Exercise goal: Rewrite the data below, replacing every occurrence of "lens line" with "camera line" and leaving all else untouched.

Provided data:

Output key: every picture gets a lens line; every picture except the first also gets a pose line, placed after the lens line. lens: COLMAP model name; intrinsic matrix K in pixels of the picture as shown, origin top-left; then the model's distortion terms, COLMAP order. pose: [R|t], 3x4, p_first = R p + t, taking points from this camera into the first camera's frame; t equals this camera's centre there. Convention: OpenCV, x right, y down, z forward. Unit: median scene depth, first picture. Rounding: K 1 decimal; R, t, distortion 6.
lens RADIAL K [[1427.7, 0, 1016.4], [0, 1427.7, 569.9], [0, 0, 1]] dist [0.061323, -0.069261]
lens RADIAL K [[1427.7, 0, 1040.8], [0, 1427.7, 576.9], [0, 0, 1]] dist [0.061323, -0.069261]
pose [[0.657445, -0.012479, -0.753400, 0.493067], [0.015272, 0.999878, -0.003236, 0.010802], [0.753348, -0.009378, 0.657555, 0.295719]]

Answer:
Output key: every picture gets a camera line; every picture except the first also gets a pose line, placed after the camera line. lens: COLMAP model name; intrinsic matrix K in pixels of the picture as shown, origin top-left; then the model's distortion terms, COLMAP order. pose: [R|t], 3x4, p_first = R p + t, taking points from this camera into the first camera's frame; t equals this camera's centre there. Convention: OpenCV, x right, y down, z forward. Unit: median scene depth, first picture. Rounding: K 1 decimal; R, t, distortion 6.
lens RADIAL K [[1427.7, 0, 1016.4], [0, 1427.7, 569.9], [0, 0, 1]] dist [0.061323, -0.069261]
lens RADIAL K [[1427.7, 0, 1040.8], [0, 1427.7, 576.9], [0, 0, 1]] dist [0.061323, -0.069261]
pose [[0.657445, -0.012479, -0.753400, 0.493067], [0.015272, 0.999878, -0.003236, 0.010802], [0.753348, -0.009378, 0.657555, 0.295719]]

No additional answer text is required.